The curve $C$ is parameterized by $x(t)=t^{2}-2 t$ and $y(t)=t^{3}-6 t^{2}$.
1. There is exactly one point $(a, b)$ at whch the tangent line to $C$ at this point is vertical. The first coordinate $a$ is
2. There are exactly two points $\left(a_{1}, b_{1}\right)$ and $\left(a_{2}, b_{2}\right)$ on this curve for which the tangent line to $C$ is horizontal. List these points so that $a_{1} \leq a_{2}$ : The first coordinate $a_{1}$ of the first point is and the first coordinate $a_{2}$ of the second point is
3. For each of the following points, we would like to know about the concavity of the curve at those points. Answer with "U" for concave up, "D" for concave down, "I" for an inflection point, and "N" for none of these.
The concavity at $(3,5)$ is and the concavity at $(15,27)$ is

Step 1 ：Given the curve $C$ is parameterized by $x(t)=t^{2}-2 t$ and $y(t)=t^{3}-6 t^{2}$.

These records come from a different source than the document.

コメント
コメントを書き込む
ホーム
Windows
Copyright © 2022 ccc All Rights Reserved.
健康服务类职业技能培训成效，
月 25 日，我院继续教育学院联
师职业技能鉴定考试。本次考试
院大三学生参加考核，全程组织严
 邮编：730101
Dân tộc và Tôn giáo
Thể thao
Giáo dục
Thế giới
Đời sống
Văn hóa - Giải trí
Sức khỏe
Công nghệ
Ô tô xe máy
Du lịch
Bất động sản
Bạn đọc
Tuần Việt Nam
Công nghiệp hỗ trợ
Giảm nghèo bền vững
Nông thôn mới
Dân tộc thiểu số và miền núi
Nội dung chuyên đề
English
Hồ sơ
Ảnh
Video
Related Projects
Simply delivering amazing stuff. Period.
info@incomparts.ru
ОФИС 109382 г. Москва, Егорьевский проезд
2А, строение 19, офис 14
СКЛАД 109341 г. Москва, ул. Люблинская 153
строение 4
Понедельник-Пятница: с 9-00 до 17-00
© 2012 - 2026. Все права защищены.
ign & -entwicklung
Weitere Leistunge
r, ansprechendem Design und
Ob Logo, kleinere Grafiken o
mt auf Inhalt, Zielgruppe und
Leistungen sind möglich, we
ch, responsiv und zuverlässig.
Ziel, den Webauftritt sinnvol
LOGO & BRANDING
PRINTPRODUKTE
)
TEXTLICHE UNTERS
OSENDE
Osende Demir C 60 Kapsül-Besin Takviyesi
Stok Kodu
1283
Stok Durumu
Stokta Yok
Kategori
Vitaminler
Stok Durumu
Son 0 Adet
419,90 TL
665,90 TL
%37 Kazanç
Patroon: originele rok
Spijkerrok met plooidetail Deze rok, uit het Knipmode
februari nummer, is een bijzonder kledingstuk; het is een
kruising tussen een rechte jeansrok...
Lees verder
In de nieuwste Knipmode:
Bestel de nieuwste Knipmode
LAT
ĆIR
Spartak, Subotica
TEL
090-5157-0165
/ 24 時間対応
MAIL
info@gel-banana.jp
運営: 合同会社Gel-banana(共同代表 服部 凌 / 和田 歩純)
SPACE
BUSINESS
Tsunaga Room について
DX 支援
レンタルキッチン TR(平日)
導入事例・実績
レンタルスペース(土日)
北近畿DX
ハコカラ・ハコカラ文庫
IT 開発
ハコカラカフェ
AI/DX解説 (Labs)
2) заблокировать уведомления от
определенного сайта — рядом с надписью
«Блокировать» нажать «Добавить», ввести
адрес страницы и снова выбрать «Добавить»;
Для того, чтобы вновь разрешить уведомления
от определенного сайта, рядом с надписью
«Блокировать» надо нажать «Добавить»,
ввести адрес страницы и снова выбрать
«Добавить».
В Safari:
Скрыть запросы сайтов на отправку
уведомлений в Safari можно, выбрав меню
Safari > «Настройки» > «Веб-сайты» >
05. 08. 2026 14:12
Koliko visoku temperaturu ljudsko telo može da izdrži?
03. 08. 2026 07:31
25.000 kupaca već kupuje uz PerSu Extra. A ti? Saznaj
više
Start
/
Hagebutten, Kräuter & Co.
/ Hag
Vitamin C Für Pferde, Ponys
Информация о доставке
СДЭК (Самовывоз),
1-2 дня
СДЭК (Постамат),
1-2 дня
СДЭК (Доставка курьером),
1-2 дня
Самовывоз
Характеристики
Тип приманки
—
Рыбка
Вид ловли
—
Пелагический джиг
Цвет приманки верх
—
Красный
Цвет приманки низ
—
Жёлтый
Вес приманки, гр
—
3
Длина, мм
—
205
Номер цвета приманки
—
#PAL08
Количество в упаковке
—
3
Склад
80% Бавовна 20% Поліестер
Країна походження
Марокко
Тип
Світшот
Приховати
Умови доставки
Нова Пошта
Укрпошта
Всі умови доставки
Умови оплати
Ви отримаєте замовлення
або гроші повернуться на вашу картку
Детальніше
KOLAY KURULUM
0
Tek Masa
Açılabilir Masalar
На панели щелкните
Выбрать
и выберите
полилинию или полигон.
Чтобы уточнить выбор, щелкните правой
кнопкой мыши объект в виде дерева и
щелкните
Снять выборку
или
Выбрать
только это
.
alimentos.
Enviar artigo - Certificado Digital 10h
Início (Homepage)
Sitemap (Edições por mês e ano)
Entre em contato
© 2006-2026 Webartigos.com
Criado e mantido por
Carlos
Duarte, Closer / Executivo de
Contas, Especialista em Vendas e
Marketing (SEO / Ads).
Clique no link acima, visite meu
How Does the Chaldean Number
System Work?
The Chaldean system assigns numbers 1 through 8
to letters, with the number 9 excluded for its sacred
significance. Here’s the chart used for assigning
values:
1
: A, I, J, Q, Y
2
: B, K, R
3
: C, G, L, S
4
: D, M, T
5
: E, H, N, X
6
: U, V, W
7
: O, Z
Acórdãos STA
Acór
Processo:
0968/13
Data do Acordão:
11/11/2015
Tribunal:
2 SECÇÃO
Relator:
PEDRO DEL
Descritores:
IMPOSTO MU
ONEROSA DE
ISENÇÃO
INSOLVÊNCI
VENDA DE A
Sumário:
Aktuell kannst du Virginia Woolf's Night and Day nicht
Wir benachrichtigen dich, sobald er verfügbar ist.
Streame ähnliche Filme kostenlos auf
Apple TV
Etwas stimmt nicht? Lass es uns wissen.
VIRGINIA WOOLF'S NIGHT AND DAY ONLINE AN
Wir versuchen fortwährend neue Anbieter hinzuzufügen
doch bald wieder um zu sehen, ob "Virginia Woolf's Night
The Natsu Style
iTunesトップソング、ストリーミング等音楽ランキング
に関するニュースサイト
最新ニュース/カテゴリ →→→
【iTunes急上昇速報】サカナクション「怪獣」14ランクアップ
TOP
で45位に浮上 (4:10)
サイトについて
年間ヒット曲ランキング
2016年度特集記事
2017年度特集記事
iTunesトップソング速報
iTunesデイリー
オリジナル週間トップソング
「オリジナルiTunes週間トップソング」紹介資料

Step 2 ：We need to find the point $(a, b)$ at which the tangent line to $C$ at this point is vertical. This occurs when the derivative of $y$ with respect to $x$, $\frac{dy}{dx}$, is undefined.

Step 3 ：To find $\frac{dy}{dx}$, we first find $\frac{dx}{dt}$ and $\frac{dy}{dt}$, and then divide $\frac{dy}{dt}$ by $\frac{dx}{dt}$.

Step 4 ：Calculating $\frac{dx}{dt}$, we get $2t - 2$.

Step 5 ：Calculating $\frac{dy}{dt}$, we get $3t^{2} - 12t$.

Step 6 ：Dividing $\frac{dy}{dt}$ by $\frac{dx}{dt}$, we get $\frac{3t^{2} - 12t}{2t - 2}$.

Step 7 ：We set $\frac{dy}{dx}$ equal to infinity (or undefined) and solve for $t$. This gives us $t = 1$.

Step 8 ：Substituting this value of $t$ back into the equation for $x(t)$, we get $a = -1$.

Step 9 ：Final Answer: The first coordinate $a$ at which the tangent line to $C$ at this point is vertical is \(\boxed{-1}\).